As a horticulturist, Jim brings a wealth of information into their efforts. As a designer, their garden benefits additionally. As a daylily hybridizer, his efforts compliment Margo's and their daylilies are harmonious. Probably his best known daylily to date is the famous Margo Reed Indeed. However, that will undoubtedly change in the future as his daylilies become better known. He carefully selects for strength of scape, long bloom season, height and gorgeous blooms. Only those that pass a strict set of criteria will be offered as introductions.
Jim explains and shares information to the audience (above)...

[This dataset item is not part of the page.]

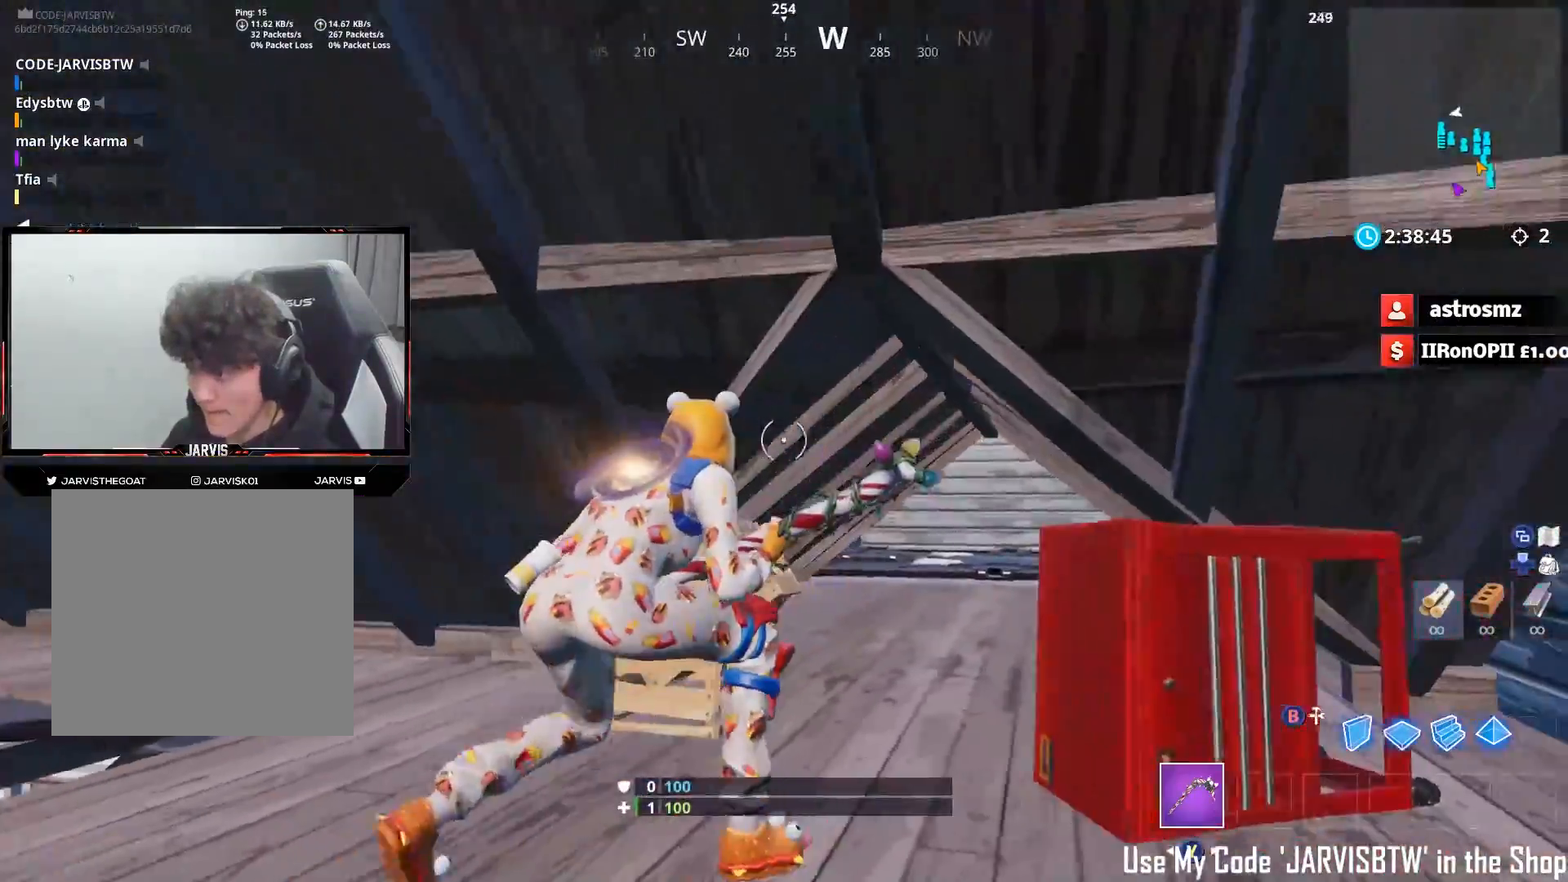
{"buttons": [], "left_stick": "up", "right_stick": "center", "events": [[50, "right_stick", "down-right"], [233, "left_stick", "up"], [250, "right_stick", "center"]]}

Margo and Jim no longer start their seedlings inside. I found this of particular interest and was eager to learn more. Between the 1st and 15th of March, all of their seeds are planted directly outside. These seedlings can handle any frosts between March and May, when we here in Virginia are finally frost free (check your locality for the exact frost free date). Growing strong sturdy daylilies that can take the weather and don't require constant fertilization and watering are integral parts of their program. Living in an area of freeze and thaw, usually without the cover of snow, can be hard on plants...and it is their desire to produce and introduce daylilies that are assuredly northern hardy.
I hardly know where to begin when describing their daylilies to come. Save your pennies because you are sure to want several. It will be hard to wait for them, but we know that when they are introduced, we will be assured of sturdy strong daylilies ready to take whatever weather we receive. Order early because as some of us know...it can be hard to track down and obtain some of theirs on the secondary market and the Reed/Murphy daylilies tend to stay sold out.
Thanks very much to Margo and Jim for sharing their talents and especially their knowledge with us.
No trip to Richmond is complete without bringing back barbeque (thanks for the great suggestions, Wayne and Terri) and a trip to the Great Big Greenhouse. Two Pine Knot Hellebores (cream doubles) and two good sized corms of hardy cyclamen also made the ride back to Stafford. Several years ago at a nursery in the Seattle area I saw a planting of azaleas with hardy cyclamen...a neat combination when you think about it. These corms will be the start of my version of this....although I'll need...ahem...quite a few more corms!